And while I thought the key to democracy and rights was empowerment of the powerless, I now wonder more about what the newly empowered use their power for: to be empathic and caring, or to be simply powerful: my group on top? When we are empowered, how do we come to create a sense of family and responsibility for each other — and “each other” means everyone!, including the poor, the gender-different, the people who believe differently, and even the powerful. How do we become responsible for our ecosystems, so we extend empathy and respect even to the creatures who cannot speak in human terms? Those are not only rational things to do — given our interdependence — they are more than that, they’re relational: love comes into it.

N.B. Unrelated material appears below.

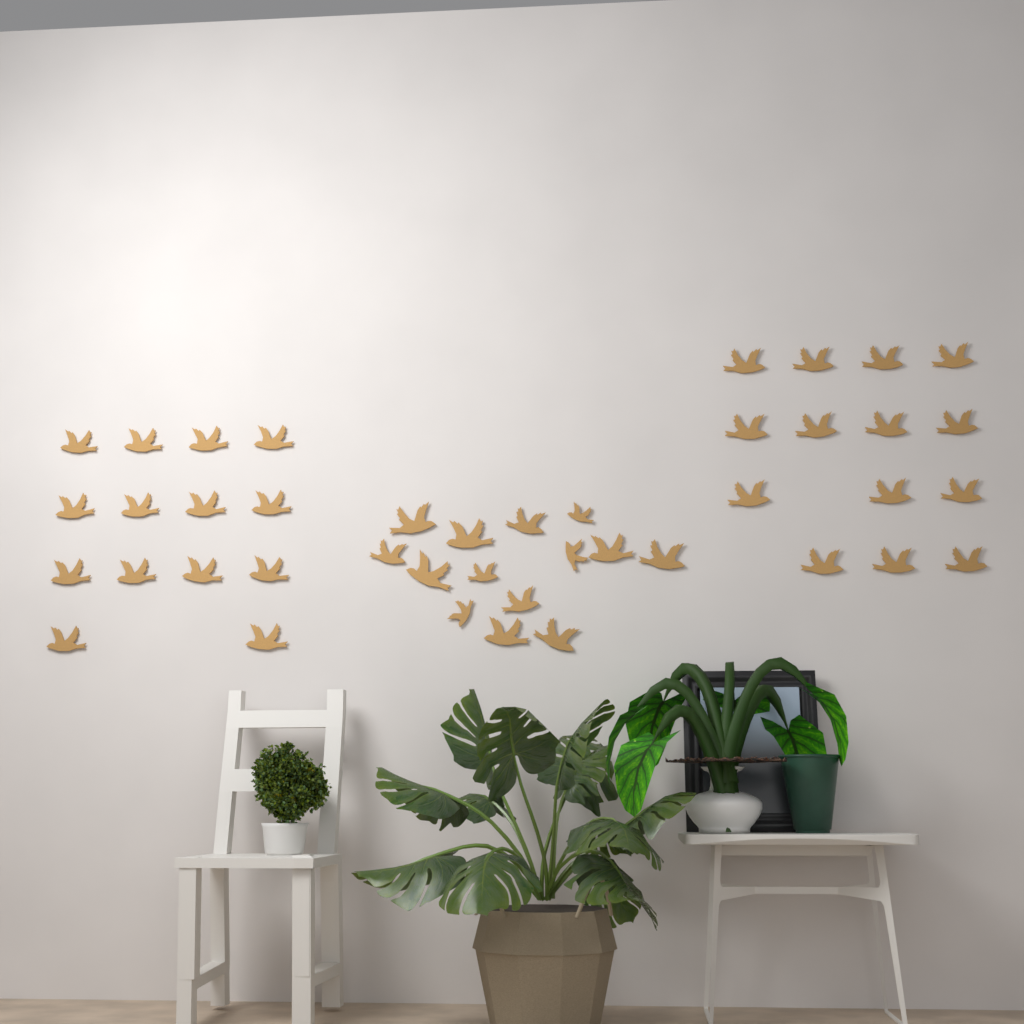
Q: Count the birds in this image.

What words do we have for this desire to be more empathic, to feel our interdependence with other people and all of life, to be globally responsible and caring? I am no believer in God or supernatural spirits (as an agnostic I find them neither proven nor disproven) but the word I have come to use is “spiritual.” I didn’t like it a few years ago but now I do. I thought it wishy washy, unscientific, woo woo. Now I understand that rationalism is not enough, science is not enough. It pleases me to know that neuroscientists have found that reason is built upon empathy: the mirror neurons enable both. To say we need to be “philosophical” or “ethical” seems too cerebral and dry, when I am talking about glorying in the night sky or the spring leaves, or weeping at the terror we loosed in Iraq in response to terror loosed by others (not Iraqis) on us.

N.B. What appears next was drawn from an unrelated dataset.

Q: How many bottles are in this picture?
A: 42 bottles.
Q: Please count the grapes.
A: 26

Most people on the Left know that religious and spiritual people were deeply involved in all the progressive movements in America: abolition, trade unions, early feminism, civil rights, peace. I have heard secular progressives say that those peoples’ religion was just the language of their time and we don’t need it now. That is a serious mistake. I don’t myself think we need beliefs about supernatural entities, but we do need to bring the spiritual to the center of our lives — and our politics — and find the language to do it. If that language for you is traditionally belief-based, so be it: we can all work together.
Separation of church and state does not mean separating the state from spiritually-based values. How could it? What other values should run the state? By treating our spiritual lives as private, we liberals have not “kept religion out of politics.” We have just ensured that the only spiritual appeal in the public square is made by the Religious Right. The spiritual basis of our politics has been invisible. We have to talk up the spiritual foundation of our politics if we are to change hearts as well as minds… and win elections.